Hélas ! j’avois prévu les maux de cette guerre,
Et n’avois pas compté parmi ses noirs succès
Le funeste bonheur que me gardoit la paix.
Les deux rois l’ont conclue[1], et j’en suis la victime :
On m’amène épouser un prince magnanime ;
Car son mérite enfin ne m’est point inconnu,
Et se feroit aimer d’un cœur moins prévenu ;
Mais quand ce cœur est pris et la place occupée,
Des vertus d’un rival en vain l’âme est frappée :
Tout ce qu’il a d’aimable importune les yeux ;
Et plus il est parfait, plus il est odieux.

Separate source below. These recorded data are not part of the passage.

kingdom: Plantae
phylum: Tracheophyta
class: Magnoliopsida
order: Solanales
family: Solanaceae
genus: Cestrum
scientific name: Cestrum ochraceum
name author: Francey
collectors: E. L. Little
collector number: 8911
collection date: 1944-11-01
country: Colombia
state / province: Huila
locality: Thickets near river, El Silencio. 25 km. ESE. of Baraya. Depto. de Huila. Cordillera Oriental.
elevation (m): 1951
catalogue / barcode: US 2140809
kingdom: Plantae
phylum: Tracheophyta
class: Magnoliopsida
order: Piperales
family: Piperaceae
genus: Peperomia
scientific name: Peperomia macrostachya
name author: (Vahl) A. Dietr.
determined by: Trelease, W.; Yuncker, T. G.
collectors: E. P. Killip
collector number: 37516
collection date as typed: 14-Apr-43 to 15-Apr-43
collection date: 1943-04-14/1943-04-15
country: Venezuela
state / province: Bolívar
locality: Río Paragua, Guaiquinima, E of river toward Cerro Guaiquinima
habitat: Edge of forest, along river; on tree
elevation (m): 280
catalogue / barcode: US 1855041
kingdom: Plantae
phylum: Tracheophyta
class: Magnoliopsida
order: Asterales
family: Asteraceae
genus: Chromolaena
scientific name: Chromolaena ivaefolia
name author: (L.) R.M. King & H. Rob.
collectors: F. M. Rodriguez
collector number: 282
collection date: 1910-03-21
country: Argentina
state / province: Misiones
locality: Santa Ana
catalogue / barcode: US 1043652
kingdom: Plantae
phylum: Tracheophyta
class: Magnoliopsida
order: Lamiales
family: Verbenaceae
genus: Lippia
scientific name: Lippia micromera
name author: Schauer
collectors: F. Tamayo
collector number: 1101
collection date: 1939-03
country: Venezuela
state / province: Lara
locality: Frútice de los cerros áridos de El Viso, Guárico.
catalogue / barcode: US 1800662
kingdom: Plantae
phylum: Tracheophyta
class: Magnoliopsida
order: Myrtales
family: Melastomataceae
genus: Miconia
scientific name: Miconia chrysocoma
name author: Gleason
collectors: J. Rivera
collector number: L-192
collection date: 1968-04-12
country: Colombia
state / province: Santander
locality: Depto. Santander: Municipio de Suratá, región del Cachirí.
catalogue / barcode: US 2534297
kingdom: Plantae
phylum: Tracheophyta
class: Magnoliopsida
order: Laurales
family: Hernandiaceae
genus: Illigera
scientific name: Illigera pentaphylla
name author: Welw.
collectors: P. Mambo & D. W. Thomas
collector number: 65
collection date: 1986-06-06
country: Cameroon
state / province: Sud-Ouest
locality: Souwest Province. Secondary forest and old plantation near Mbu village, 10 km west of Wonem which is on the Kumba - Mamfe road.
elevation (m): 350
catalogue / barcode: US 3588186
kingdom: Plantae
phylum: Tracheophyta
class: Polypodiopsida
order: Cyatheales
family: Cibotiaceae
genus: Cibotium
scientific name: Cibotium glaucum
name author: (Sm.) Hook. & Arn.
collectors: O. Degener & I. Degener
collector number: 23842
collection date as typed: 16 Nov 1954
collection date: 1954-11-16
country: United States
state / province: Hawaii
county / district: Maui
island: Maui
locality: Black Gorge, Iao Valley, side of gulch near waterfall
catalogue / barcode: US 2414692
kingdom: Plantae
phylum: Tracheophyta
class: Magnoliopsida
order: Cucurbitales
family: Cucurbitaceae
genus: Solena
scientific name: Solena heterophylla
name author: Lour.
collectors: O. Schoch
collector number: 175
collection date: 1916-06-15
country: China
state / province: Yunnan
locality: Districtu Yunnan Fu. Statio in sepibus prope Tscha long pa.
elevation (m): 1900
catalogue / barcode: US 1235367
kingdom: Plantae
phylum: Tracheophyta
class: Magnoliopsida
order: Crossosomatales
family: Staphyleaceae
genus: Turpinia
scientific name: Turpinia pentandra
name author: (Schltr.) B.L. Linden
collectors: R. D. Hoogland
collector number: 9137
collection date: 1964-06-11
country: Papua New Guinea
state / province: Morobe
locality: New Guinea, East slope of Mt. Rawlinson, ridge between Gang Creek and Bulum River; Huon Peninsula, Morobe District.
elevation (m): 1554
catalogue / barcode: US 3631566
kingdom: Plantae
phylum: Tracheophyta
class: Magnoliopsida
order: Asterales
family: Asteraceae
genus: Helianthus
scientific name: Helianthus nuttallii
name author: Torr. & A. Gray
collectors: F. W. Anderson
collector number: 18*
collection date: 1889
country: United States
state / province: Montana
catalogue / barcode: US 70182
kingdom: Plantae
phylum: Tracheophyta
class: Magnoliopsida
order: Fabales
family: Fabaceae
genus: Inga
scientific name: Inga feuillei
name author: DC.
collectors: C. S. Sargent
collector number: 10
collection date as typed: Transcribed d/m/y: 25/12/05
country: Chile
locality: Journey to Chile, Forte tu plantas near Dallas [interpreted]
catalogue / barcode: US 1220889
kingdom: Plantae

Cependant j’obéis, Ormène : je l’épouse,
Et de plus…
Qu’auriez-vous de plus ?
Je suis jalouse.
Jalouse ! Quoi ? pour comble aux maux dont je vous plains…
Orode fait venir la princesse sa fille ;
Et s’il veut de mon bien enrichir sa famille,
S’il veut qu’un double hymen honore un même jour,
Conçois mes déplaisirs : je t’ai dit mon amour.
C’est bien assez, ô ciel ! que le pouvoir suprême
Me livre en d’autres bras aux yeux de ce que j’aime :
Ne me condamne pas à ce nouvel ennui
De voir tout ce que j’aime entre les bras d’autrui.
- ↑ Plutarque mentionne ce traité : « Hyrodes, dit-il, auoit desia fait appointement et alliance auec Artabazes le roy d’Armenie, » (Vie de Crassus, chapitre xxxiii.) Mais, comme nous l’avons déjà remarqué (ci-dessus, p. 462, note 5), il s’agissait du mariage de la sœur, et non de la fille d’Artabase, avec Pacorus.